Rene and Curtis find a layout for Starling General Hospital at Edlund’s address. Oliver cuts short his meeting with Pollard to scurry over to the hospital where he faces down the shooter as…Oliver Queen. The mayor diffuses the tense standoff reminding Edlund that the lives he took today were as innocent as those stolen from him. More deaths, including his own, were not solutions. He convinces Edlund to lay down his weapon and he’s taken into custody. Oliver returns to the councilwoman with a gun control ordinance that should make things right without making it harder for people in Star City to buy or own or carry a gun, or to protect themselves – which sounded a little contradictory to me when I heard it (and as I write it out, the same applies). One last trip to Rene’s past shows him despondent in his apartment, a social worker on the phone explaining why the instability of his home will keep his daughter with foster parents. On television, Green Arrow takes down Damien Darhk with all of Star City by his side. Rene looks down at the hockey apparel he wore on his last night with his daughter and Wild Dog is born.
THE GOOD –
When we first met Rene and his face was scarred up a bit, we presumed this was from fighting in a run-of-the-mill hockey mask from Modell’s.

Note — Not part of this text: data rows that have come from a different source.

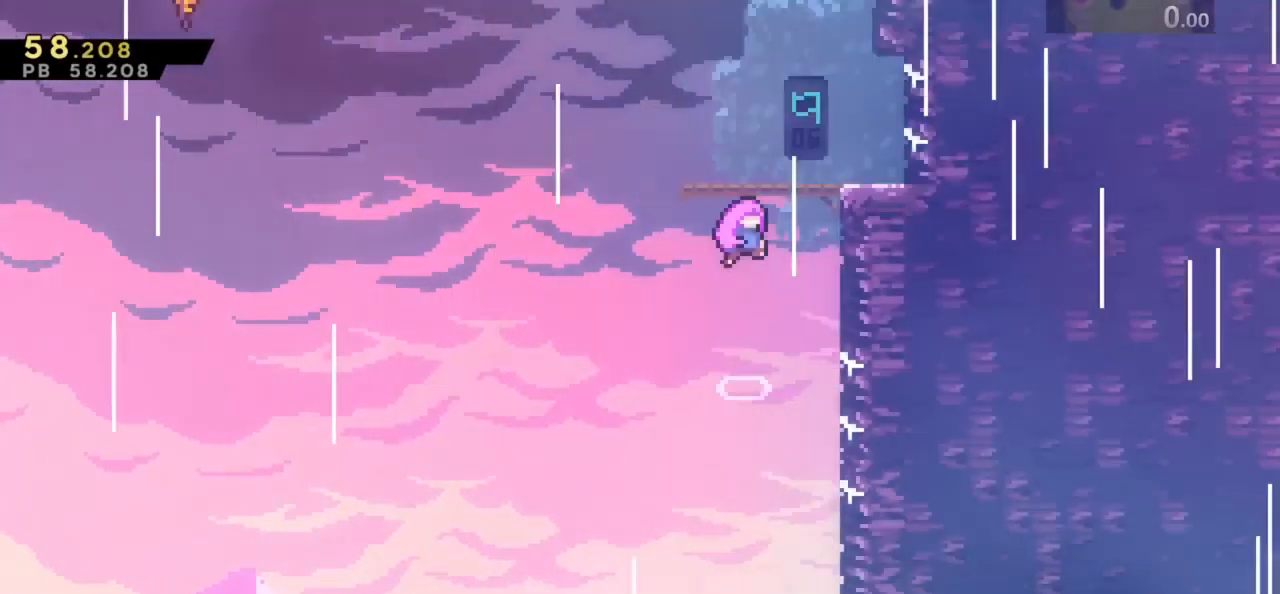
{"keys": [], "events": []}
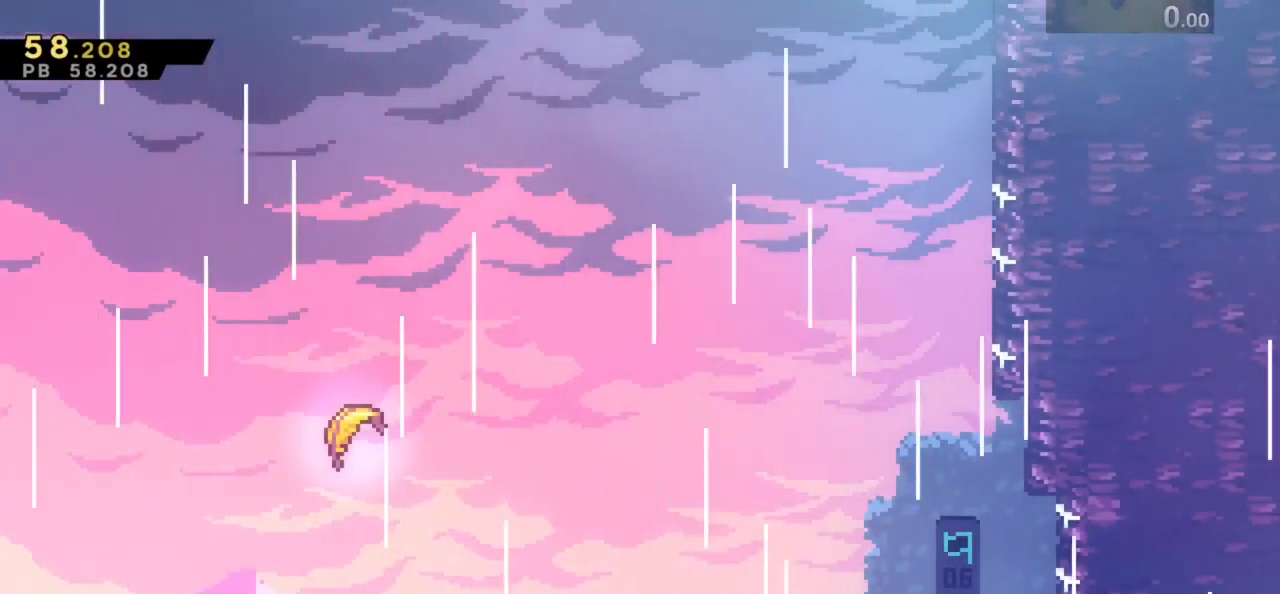
{"keys": [], "events": []}
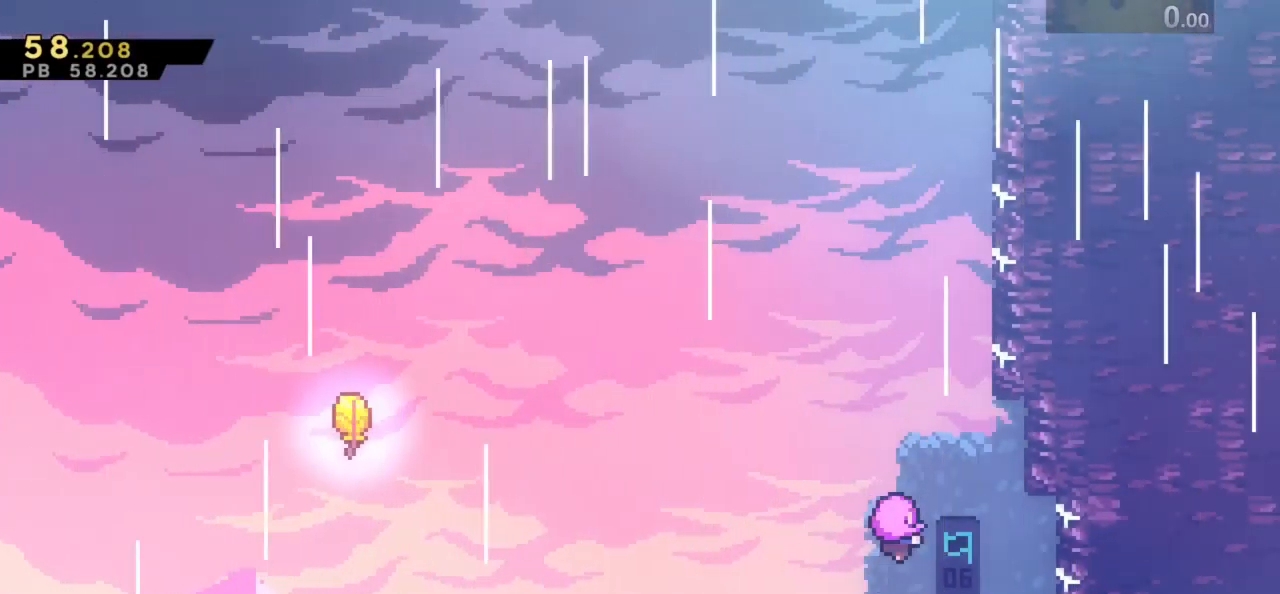
{"keys": [], "events": []}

Outside of some elbow and knee pads and steel toe boots, he didn’t look fit for urban vigilante combat. Thus – scar tissue. This episode’s flashbacks to pre-Wild Dog days shows Rene adorned with many of the same scars – wounds which would be reopened in subsequent battles alongside Team Arrow. That speaks to a guy who has been ‘through some stuff’ and lived to talk about it. It illustrates his pro-gun stance as well as his revulsion at his wife’s relapse at the expense of their daughter’s happiness. Storytelling that is shown, not told. Unusual for Arrow but very welcome.
I think most of the conversation about gun control, registries pro or con was simplistic talking heads stuff. I didn’t find any revealing nuance to the debate offered but I appreciate the show making time to address a real world concern. As the most violent of The CW DC Universe, Arrow’s voice speaks loudest in this space. I didn’t think it too much to say about the gun control issue but Curtis and Felicity captured the nation’s feeling about public discourse very well. There was a time when an exchange of ideas, thoughts, concerns would lead to opinions being shared, compromises being born and understanding being welcome and appreciated. It wasn’t so long ago yet it feels like it might as well have been a silent movie.
THE BAD –
Vigilante. An episode focusing on gun violence had to see Star City’s resident pistol-packing do-gooder pop back up again. However with Rene’s touching story providing a human element to the issue (coupled with his gun-toting Wild Dog persona), this appearance felt unnecessary. It added nothing to the plot or overall conversation.